Developing for iOS was harder than I had anticipated and many of you with iPhones are already wondering what took place ever since I promised to deliver this app on your iOS devices.
Since there are few iOS developers in the country it’s had to get basic information on how things are done most painlessly. I am left with the only option to learn from my own mistakes aka trial and error since that is how I did for Android and Windows Phone in 2016 and 2017 respectively.
Meanwhile if where I am not speaking to you directly feel free to pass this post or even get busy elsewhere since am here to inform and not entertain. That said and done let me proceed with my heartfelt sentiments.
Now before I got to this current stage I used to think all I needed to have an app on iOS was a recent MacBook, an iPhone, programming knowledge to develop an iOS app, money to buy a developer account on Apple and I would be good to go. Well the Lord blessed me this year after wasting the whole of last year plus some substantial amount of money trying to build for iOS.
I didn’t learn objective C or swift which are tools of programming for this particular job but I took advantage of flutter a cross-platform for Android, iOS and the web. It was a dart programming language something that I immediately fell in love with just as it happened with c# coming from java.
One thing I did was simply scrap my vSongBook Android app which I had done with Java and party kotlin. I started writing from scratch an entirely new app on flutter following the same algorithm I had used in the old app. It is the same one I had used in the desktop app that I wrote using c# and later c++ so it could be cross-platform on major pc Os versions.

◆ ◆ ◆ ◆ ◆ ◆ ◆

#### Work order a
In the post about building an iOS app, what did the writer use instead of learning Objective C or Swift?

◆ ◆ ◆ ◆ ◆ ◆ ◆

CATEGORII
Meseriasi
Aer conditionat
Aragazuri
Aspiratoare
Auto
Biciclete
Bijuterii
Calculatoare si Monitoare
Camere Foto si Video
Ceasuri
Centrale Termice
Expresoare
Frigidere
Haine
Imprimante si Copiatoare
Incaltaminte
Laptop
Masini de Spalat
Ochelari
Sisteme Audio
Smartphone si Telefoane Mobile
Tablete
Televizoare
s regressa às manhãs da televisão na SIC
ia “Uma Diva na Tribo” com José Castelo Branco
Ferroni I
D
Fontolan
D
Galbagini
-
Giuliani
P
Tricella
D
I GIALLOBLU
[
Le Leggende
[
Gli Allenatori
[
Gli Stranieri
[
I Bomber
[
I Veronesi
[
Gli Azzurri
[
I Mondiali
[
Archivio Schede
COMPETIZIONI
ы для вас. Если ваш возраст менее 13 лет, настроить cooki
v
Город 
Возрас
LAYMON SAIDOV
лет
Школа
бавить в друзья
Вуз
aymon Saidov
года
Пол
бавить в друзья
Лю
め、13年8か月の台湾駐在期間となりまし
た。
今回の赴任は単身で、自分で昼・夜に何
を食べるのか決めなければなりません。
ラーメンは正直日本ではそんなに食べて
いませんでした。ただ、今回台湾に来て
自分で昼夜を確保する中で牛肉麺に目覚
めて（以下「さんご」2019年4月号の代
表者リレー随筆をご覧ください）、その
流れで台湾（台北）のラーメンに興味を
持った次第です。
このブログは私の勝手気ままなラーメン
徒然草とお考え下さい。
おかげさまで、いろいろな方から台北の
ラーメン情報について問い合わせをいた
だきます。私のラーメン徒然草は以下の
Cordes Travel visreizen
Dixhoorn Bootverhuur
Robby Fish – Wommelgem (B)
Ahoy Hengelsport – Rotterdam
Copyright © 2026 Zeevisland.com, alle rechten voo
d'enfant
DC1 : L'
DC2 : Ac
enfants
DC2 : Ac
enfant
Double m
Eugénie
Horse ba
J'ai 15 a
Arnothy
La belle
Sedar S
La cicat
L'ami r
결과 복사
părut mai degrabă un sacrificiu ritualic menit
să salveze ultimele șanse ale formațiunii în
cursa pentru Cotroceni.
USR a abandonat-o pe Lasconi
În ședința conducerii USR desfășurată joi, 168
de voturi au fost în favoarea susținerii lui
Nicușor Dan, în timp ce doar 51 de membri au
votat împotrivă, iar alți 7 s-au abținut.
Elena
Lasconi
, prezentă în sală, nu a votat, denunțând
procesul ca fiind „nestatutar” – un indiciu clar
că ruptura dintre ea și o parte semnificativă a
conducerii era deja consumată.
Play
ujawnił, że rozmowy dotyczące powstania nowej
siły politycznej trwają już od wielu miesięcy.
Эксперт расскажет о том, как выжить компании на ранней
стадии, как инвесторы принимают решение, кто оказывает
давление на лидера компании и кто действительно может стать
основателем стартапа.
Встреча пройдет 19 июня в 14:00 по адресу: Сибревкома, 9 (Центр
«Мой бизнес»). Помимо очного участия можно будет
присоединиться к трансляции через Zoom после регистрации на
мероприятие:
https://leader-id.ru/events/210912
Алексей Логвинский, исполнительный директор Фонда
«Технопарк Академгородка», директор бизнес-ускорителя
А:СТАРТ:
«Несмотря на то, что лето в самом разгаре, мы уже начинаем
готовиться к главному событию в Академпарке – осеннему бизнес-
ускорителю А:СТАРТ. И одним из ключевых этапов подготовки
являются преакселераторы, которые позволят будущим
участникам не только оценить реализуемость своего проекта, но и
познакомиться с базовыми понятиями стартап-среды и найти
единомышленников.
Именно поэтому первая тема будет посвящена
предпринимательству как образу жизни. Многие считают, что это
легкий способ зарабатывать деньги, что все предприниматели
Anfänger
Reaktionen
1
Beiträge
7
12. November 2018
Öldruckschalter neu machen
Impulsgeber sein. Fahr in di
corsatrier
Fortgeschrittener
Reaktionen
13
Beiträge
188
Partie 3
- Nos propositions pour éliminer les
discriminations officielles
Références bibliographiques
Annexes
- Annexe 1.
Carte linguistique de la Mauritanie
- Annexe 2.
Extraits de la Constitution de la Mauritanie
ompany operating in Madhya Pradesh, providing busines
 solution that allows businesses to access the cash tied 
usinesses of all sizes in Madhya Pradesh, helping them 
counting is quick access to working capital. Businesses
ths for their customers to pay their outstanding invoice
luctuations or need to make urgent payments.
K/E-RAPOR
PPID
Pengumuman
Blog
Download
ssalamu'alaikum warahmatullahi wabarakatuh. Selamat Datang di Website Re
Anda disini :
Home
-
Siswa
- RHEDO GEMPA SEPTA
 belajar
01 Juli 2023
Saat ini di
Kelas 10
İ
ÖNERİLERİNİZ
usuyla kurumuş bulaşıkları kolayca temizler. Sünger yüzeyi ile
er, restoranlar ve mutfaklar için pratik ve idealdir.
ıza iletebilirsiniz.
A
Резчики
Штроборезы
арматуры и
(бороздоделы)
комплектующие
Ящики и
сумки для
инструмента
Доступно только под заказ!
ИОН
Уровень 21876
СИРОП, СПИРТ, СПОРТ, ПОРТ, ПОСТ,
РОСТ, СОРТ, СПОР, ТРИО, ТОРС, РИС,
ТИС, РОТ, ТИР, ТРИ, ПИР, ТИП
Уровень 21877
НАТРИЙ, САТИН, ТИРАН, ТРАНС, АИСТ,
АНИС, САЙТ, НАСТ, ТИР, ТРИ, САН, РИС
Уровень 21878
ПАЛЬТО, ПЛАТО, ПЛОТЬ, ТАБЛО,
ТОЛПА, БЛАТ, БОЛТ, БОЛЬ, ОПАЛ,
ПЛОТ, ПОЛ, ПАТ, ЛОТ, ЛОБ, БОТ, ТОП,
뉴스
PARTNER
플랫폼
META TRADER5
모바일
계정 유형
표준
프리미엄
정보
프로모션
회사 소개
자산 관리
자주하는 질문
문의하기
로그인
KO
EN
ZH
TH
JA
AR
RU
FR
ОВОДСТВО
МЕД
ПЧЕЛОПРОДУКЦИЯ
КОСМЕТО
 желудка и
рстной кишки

◆ ◆ ◆ ◆ ◆ ◆ ◆

#### Work order b
Rewrite the part of the entries that opens with their first line and closes with the line containing "Dixhoorn Bootverhuur", replacing "Laptop" with "Notebook" and leaving everything else unchanged.

#### Worked solution a
Flutter, a cross-platform framework for Android, iOS and the web.

#### Worked solution b
CATEGORII
Meseriasi
Aer conditionat
Aragazuri
Aspiratoare
Auto
Biciclete
Bijuterii
Calculatoare si Monitoare
Camere Foto si Video
Ceasuri
Centrale Termice
Expresoare
Frigidere
Haine
Imprimante si Copiatoare
Incaltaminte
Notebook
Masini de Spalat
Ochelari
Sisteme Audio
Smartphone si Telefoane Mobile
Tablete
Televizoare
s regressa às manhãs da televisão na SIC
ia “Uma Diva na Tribo” com José Castelo Branco
Ferroni I
D
Fontolan
D
Galbagini
-
Giuliani
P
Tricella
D
I GIALLOBLU
[
Le Leggende
[
Gli Allenatori
[
Gli Stranieri
[
I Bomber
[
I Veronesi
[
Gli Azzurri
[
I Mondiali
[
Archivio Schede
COMPETIZIONI
ы для вас. Если ваш возраст менее 13 лет, настроить cooki
v
Город 
Возрас
LAYMON SAIDOV
лет
Школа
бавить в друзья
Вуз
aymon Saidov
года
Пол
бавить в друзья
Лю
め、13年8か月の台湾駐在期間となりまし
た。
今回の赴任は単身で、自分で昼・夜に何
を食べるのか決めなければなりません。
ラーメンは正直日本ではそんなに食べて
いませんでした。ただ、今回台湾に来て
自分で昼夜を確保する中で牛肉麺に目覚
めて（以下「さんご」2019年4月号の代
表者リレー随筆をご覧ください）、その
流れで台湾（台北）のラーメンに興味を
持った次第です。
このブログは私の勝手気ままなラーメン
徒然草とお考え下さい。
おかげさまで、いろいろな方から台北の
ラーメン情報について問い合わせをいた
だきます。私のラーメン徒然草は以下の
Cordes Travel visreizen
Dixhoorn Bootverhuur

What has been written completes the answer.